Thursday, December 13, 2018

Information Technology: Agencies Need Better Information on the Use of Noncompetitive and Bridge Contracts - Government Accountability Office

What GAO Found

From fiscal years 2013 through 2017, federal agencies reported obligating more than $15 billion per year, or about 30 percent, of information technology (IT) contract spending on a noncompetitive basis (see figure).

Reported Competition on Information Technology Contract Obligations, Fiscal Years 2013-2017 (fiscal year 2017 dollars)

Reported Competition on Information Technology Contract Obligations, Fiscal Years 2013-2017 (fiscal year 2017 dollars)
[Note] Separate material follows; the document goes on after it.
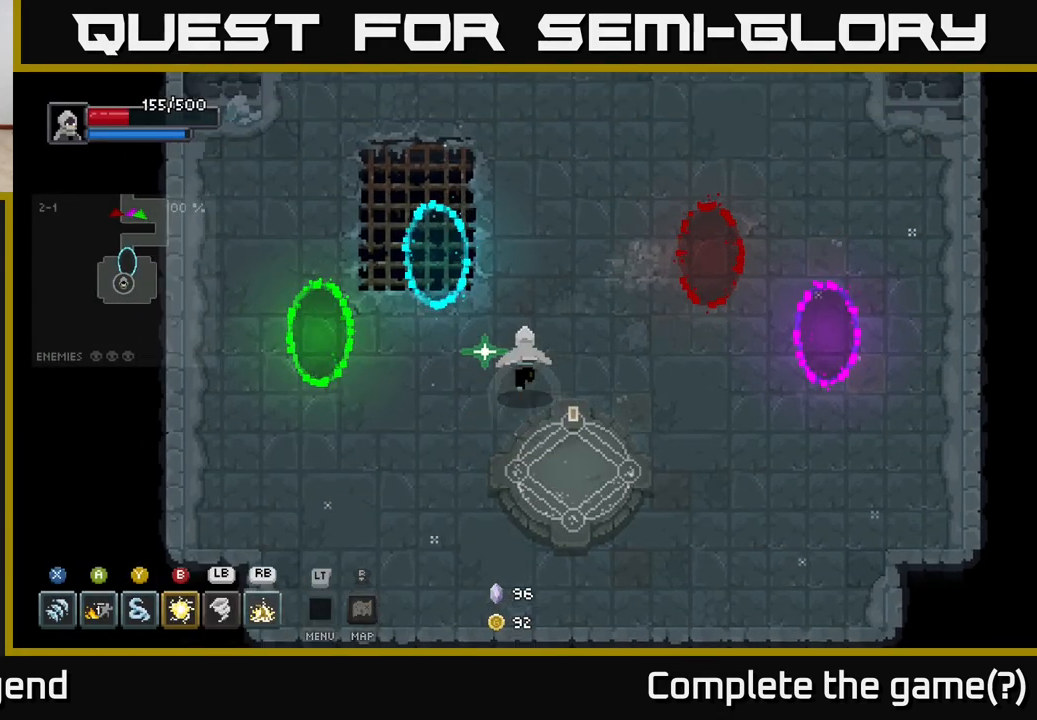
{"buttons": [], "left_stick": "center", "right_stick": "center", "events": [[167, "left_stick", "center"]]}
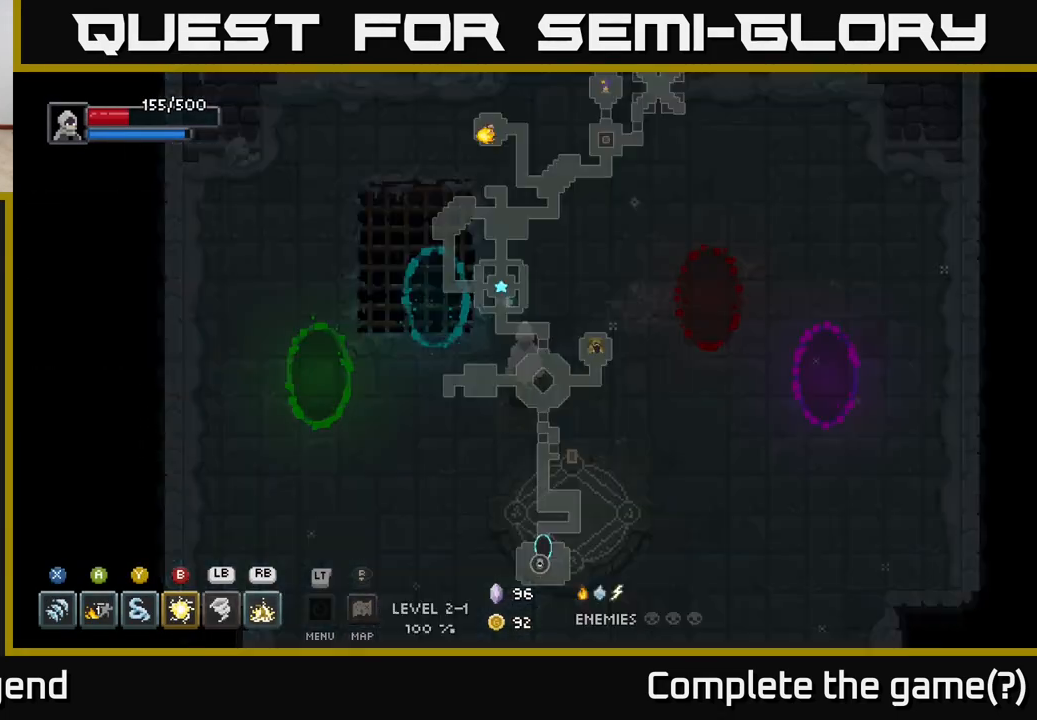
{"buttons": [], "left_stick": "center", "right_stick": "center", "events": []}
GAO found, however, that Departments of Defense (DOD), Homeland Security (DHS), and Health and Human Services (HHS) contracting officials misreported competition data in the Federal Procurement Data System-Next Generation (FPDS-NG) for 22 of the 41 orders GAO reviewed. GAO's findings call into question competition data associated with nearly $3 billion in annual obligations for IT-related orders. DHS identified underlying issues resulting in the errors for its orders and took corrective action. DOD and HHS, however, had limited insight into why the errors occurred. Without identifying the issues contributing to the errors, DOD and HHS are unable to take action to ensure that competition data are accurately recorded in the future, and are at risk of using inaccurate information to assess whether they are achieving their competition objectives.
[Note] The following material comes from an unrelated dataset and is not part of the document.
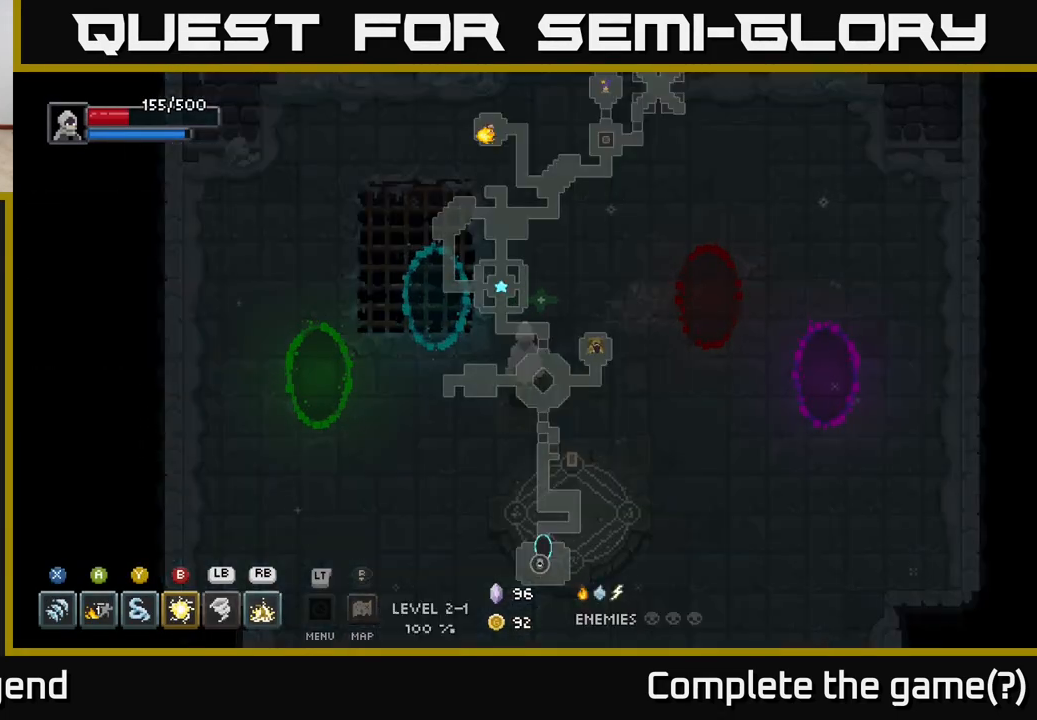
{"buttons": [], "left_stick": "center", "right_stick": "center", "events": []}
GAO found that DOD, DHS, and HHS primarily cited two reasons for awarding a noncompetitive contract or order: (1) only one source could meet the need (for example, the contractor owned proprietary technical or data rights) or (2) the agency awarded the contract to a small business to help meet agency goals.

GAO estimates that about 8 percent of 2016 noncompetitive IT contracts and orders at DOD, DHS, and HHS were bridge contracts, awarded in part because of acquisition planning challenges. GAO previously recommended that the Office of Federal Procurement Policy define bridge contracts and provide guidance on their use, but it has not yet done so. GAO believes that addressing this recommendation will help agencies better manage their use of bridge contracts.

Additionally, GAO estimates that about 7 percent of noncompetitive IT contracts and orders were used to support outdated or obsolete legacy IT systems. Officials from the agencies GAO reviewed stated these systems are needed for their mission or that they are in the process of modernizing the legacy systems or buying new systems.

Why GAO Did This Study

The federal government spends tens of billions of dollars each year on IT products and services. Competition is a key component to achieving the best return on investment for taxpayers. Federal acquisition regulations allow for noncompetitive contracts in certain circumstances. Some noncompetitive contracts act as “bridge contracts”—which can be a useful tool to avoid a lapse in service but can also increase the risk of the government overpaying. There is currently no government-wide definition of bridge contracts.

GAO was asked to review the federal government's use of noncompetitive contracts for IT. This report examines (1) the extent that agencies used noncompetitive contracts for IT, (2) the reasons for using noncompetitive contracts for selected IT procurements, (3) the extent to which IT procurements at selected agencies were bridge contracts, and (4) the extent to which IT procurements were in support of legacy systems. GAO analyzed FPDS-NG data from fiscal years 2013 through 2017 (the most recent and complete data available). GAO developed a generalizable sample of 171 fiscal year 2016 noncompetitive IT contracts and orders awarded by DOD, DHS, and HHS—the agencies with the most spending on IT, to determine the reasons for using noncompetitive contracts and orders, and the extent to which these were bridge contracts or supported legacy systems.

What GAO Recommends

GAO recommended DOD and HHS identify the reasons why competition data for certain orders in FPDS-NG were misreported and take corrective action. DOD and HHS concurred.